Netflix is trying to resuscitate the rom-com. I remain unconverted. How does their latest attempt fare?
Lara Jane is about to be a junior in high school. Her older sister Margot has just left for college in Scotland, leaving behind a huge gap – a gap only grown wider because she broke up with her boyfriend Josh, literally the boy next door, before leaving, and he was an every day presence in their home – not least of all because he was Lara Jane’s friend and secret crush first. With Margot gone, it’s just Lara Jane and little sister Kitty, who isn’t afraid to call out her sister for being super lame and not having any weekend plans of her own. Their mother is dead so it’s just them and their dad.
But then something weird happens. Lara Jane’s old, secret crushes all receive letters from her. Letters that she wrote eons ago when the crushes were new and exciting but never, EVER, intended to send. Josh receives one, and so does Peter, Lara Jane’s first kiss but current boyfriend of her arch-enemy. Ah, high school. But she’s so desperate to avoid Josh that she consents to have a fake relationship with Peter in order to divert attention. It’s the kind of plan that can only seem reasonable to a 16 year old.
Lana Condor is all kinds of adorable as Lara Jane.
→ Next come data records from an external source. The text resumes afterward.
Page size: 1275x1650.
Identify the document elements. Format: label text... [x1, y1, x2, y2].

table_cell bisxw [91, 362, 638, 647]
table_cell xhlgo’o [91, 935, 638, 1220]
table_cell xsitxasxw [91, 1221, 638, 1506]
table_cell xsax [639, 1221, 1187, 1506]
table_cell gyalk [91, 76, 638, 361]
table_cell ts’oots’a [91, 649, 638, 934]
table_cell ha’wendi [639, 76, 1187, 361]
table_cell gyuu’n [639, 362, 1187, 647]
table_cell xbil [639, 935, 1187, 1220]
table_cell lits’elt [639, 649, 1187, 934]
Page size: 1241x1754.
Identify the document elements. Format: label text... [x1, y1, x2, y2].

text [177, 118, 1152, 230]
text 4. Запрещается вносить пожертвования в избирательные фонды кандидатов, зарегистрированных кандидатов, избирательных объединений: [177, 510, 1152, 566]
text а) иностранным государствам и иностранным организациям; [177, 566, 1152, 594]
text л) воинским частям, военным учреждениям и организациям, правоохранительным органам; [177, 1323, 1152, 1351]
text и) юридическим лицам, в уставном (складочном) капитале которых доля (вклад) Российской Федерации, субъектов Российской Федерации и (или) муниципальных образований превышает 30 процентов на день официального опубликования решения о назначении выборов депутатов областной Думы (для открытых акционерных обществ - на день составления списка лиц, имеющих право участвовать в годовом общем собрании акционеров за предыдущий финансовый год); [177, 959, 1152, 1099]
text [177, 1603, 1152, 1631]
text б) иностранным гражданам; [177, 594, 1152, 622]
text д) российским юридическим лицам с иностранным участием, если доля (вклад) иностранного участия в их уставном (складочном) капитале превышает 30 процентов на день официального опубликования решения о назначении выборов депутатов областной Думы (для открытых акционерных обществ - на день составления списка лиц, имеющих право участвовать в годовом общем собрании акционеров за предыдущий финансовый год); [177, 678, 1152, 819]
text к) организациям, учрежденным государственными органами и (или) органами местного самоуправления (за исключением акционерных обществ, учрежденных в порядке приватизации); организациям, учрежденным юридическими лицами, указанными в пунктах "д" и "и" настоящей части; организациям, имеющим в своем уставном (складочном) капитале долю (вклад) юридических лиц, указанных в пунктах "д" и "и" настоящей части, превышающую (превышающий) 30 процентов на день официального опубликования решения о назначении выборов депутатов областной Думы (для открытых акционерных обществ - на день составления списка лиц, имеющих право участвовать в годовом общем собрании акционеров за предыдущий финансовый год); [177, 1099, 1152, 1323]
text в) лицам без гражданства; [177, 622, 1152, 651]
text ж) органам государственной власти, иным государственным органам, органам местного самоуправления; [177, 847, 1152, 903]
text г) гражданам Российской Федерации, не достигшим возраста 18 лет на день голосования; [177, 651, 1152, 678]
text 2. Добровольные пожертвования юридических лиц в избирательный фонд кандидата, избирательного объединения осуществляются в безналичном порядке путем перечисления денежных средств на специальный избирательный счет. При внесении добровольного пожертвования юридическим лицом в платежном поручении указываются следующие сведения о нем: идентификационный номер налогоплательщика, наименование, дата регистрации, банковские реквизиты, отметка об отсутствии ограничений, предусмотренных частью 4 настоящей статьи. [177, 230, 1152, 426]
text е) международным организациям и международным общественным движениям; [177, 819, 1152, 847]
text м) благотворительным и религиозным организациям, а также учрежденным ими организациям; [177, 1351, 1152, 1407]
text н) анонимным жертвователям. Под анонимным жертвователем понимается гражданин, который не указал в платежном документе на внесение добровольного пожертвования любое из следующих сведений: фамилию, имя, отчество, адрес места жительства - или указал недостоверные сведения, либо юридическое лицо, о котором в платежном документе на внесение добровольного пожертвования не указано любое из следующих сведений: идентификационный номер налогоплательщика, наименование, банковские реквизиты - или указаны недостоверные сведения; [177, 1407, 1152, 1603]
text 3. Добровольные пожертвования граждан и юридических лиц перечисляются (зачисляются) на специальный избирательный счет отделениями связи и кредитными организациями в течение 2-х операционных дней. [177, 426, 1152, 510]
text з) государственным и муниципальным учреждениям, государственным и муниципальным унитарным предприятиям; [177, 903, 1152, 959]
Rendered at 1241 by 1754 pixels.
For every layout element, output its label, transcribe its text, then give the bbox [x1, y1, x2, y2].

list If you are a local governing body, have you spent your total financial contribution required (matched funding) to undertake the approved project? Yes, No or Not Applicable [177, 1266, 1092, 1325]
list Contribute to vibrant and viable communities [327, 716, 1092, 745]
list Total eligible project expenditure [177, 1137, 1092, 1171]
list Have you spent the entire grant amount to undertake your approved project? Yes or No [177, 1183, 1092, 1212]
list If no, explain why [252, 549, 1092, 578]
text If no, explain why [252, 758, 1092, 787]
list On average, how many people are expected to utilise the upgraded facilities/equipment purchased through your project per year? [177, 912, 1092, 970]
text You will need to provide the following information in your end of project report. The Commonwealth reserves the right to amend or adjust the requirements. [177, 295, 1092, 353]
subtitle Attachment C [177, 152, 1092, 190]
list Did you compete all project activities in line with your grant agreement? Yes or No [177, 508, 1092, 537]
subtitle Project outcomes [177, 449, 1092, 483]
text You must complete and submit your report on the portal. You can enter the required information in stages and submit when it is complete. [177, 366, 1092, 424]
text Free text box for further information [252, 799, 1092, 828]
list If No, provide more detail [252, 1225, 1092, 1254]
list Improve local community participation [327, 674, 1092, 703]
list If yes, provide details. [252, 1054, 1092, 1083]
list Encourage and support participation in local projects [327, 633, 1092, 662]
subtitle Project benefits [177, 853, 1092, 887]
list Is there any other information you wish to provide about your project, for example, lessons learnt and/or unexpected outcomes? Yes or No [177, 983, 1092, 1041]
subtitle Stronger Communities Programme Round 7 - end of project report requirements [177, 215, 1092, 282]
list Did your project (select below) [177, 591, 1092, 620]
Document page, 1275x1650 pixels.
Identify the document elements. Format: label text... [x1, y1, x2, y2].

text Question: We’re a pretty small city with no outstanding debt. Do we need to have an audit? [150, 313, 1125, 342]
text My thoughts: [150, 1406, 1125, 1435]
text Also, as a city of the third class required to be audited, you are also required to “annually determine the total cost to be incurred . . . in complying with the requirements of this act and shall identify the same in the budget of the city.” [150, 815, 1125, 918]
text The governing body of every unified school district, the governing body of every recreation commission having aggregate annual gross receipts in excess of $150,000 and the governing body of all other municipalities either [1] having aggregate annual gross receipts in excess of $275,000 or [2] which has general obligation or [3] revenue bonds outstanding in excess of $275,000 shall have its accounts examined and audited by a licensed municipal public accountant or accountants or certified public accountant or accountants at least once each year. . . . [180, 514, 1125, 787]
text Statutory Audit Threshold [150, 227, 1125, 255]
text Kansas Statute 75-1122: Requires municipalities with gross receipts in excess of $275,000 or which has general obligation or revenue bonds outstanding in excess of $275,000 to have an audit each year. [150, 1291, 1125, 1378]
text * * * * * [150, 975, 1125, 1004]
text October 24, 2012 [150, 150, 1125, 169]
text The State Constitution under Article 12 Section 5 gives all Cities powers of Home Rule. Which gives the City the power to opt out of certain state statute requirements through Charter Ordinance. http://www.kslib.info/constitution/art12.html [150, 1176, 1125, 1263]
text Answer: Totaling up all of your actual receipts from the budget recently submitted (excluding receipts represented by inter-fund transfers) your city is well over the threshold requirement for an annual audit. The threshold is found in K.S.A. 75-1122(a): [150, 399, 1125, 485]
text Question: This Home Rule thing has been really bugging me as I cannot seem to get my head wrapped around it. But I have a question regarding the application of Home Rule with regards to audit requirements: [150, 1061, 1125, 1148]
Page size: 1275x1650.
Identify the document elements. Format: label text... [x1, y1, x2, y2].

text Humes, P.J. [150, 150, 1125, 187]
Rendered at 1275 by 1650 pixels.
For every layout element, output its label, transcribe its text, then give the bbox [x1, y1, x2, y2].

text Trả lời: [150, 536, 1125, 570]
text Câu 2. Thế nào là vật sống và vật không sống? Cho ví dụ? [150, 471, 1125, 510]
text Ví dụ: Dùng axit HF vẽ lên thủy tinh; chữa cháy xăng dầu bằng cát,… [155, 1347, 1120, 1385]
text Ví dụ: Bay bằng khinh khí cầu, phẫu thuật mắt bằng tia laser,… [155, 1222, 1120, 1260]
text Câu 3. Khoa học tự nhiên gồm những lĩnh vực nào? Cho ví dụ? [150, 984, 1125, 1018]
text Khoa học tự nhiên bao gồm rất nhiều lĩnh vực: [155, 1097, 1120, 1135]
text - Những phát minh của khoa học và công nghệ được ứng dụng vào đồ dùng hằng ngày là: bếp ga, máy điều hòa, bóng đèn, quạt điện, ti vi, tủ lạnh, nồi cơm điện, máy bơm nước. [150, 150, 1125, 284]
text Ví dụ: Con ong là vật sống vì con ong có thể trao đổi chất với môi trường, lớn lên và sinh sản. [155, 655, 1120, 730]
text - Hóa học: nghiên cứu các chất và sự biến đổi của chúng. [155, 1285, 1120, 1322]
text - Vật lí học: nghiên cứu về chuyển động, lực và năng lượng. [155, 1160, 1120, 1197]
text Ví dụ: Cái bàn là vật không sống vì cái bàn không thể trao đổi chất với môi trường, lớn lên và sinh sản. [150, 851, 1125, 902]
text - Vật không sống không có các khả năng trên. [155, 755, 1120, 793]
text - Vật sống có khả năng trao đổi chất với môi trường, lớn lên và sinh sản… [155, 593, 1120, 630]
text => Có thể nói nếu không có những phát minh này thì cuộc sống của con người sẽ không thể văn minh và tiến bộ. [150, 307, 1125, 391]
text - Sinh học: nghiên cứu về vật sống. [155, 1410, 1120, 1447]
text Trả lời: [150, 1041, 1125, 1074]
She’s sweet and charming and nearly everything you’d want in a romantic lead in 2018 (dorky, smart, independent). Is adorkable a thing? It should be. Lara Jane is it. But just as 2018 demands a new kind of romantic lead, it also needs a new kind of boyfriend. No more brooding, distant, too-cool-to-give-a-shit guys. Peter Kavinsky is not just the floppy-haired, Jeep-driving boyfriend you want, he’s the kind of teddy bear you deserve – kind and thoughtful and loving. He puts more work into a fake relationship than every mopey 80s hunk or neurotic 90s hearthrob combined. 2018’s boyfriend ideal is in touch with his feelings, and he just wants you to be happy.
The movie takes no risks and offers no surprises. The two blandly handsome possible love interests, played by Noah Centineo and Israel Broussard, look similar enough that Sean couldn’t tell them apart. Sean is no teenage girl. Teenage girls, I bet, will have no problem choosing which one to swoon over (and apparently there IS a right answer). For me, this movie felt very Disney channel, and its constant 16 Candles references didn’t really earn it any favourable comparisons (in fact, it made Sean mourn some distinct missed opportunities). To All The Boys I’ve Loved Before is not a rom-com for old ladies like me. It’s innocent in a lot of ways, but with a 2018 flavour that’s still alien to me. But I have no doubt it will find its audience – it’s just not going to be anyone born in the previous century, and not even John Corbett (no longer the leading man, relegated strictly to dad status) can change that.